3.11. Ethical Statement

Animal housing and spawning were performed in an aquaria unit approved by the Croatian Ministry of Agriculture and according to the Directive 2010/63/EU. The experiments were conducted on the nonprotected stages of zebrafish development (up to 96 hpf), which do not require permission by animal welfare commissions (Directive 2010/63/EU).
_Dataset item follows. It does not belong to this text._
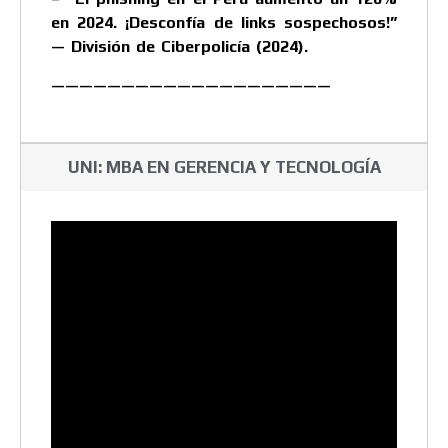
en 2024. ¡Desconfía de links sospechosos!”
— División de Ciberpolicía (2024).
————————————————————
UNI: MBA EN GERENCIA Y TECNOLOGÍA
3.12. Statistical Analysis

GraphPad Prism software version 8 was used for statistical analysis and graph presentation. A one-way analysis of variance (ANOVA) and Tukey’s multiple comparisons were performed to examine the significant differences between the means. A Welch’s t-test was used to examine the significant difference between tested samples for each in vitro antioxidant method. Differences were considered significant at p < 0.05. Prior to LC50 and IC50 determination, the obtained values were subjected to logarithmic transformation.

4. Conclusions

Little data are available on D. vermicularis chemical composition in the literature, except for polyphenols and coumarins analysis, and the present research is a comprehensive investigation of D. vermicularis from the Adriatic Sea (Croatia) regarding VOCs and less polar nonvolatile compounds for the first time. VOCs from both fresh (FrDV) and air-dried (DrDV) samples were presented. Both HS-SPME and HD were used, showing a great variability among HS-FrDV and HD-FrDV, as well as among HS-DrDV and HD-DrDV. Utilising these two methods, VOCs of different polarities and volatility were isolated. There is clearly a noticeable difference in fresh (FrDV) and air-dried (DrDV) samples. Aromatic compounds were dominant in both fresh and air-dried HS samples with benzaldehyde and 2-phenylbut-2-enal as the most abundant in fresh samples. C11-hydrocarbons dictyopterpene C’ and dictyopterpene D’ were detected with great abundance in HS-FrDV. Aliphatic compounds were dominant in both HD-FrDV and HD-DrDV samples. In HD-FrDV, diterpene alcohols (cembra-4,7,11,15-tetraen-3-ol and (Z)-falcarinol) and sesquiterpene alcohol cubenol were dominant. Its amount decreased, but C13-norisoprenoides (α-ionone and β-ionone) increased during the air-drying process. The less polar compounds in F3 and F4 were analysed and identified by UHPLC-ESI(+)-HRMS. Identified compounds belonged to a group of pigments (7 compounds), fatty acid derivatives (13 compounds), as well as steroids and terpenes (10 compounds). Porphyrin-based compounds (C55H74N4O5–7), xanthophylls, sphingolipid compounds, fatty acid amides, and phytosterols represent the majority of identified compounds.

In vitro analysis of the antioxidant potential of less polar compounds from D. vermicularis by implementing five independent assays (Folin–Ciocalteu, FRAP, DPPH, ORAC, and ABTS) showed a high activity of both F3 and F4 fractions. F3 exerted a higher inhibition of reactive oxygen species than F4, which can be related to the presence of pigments, namely xanthophylls. When compared to the results obtained by in vivo analysis, F3 also showed protective effects against the H2O2-induced mortality of zebrafish embryos. The first results on D. vermicularis suggest that this green alga might be a potent source of natural antioxidants such as pigments, terpenes, and porphyrin-based compounds, and further research regarding different biological activities is in progress.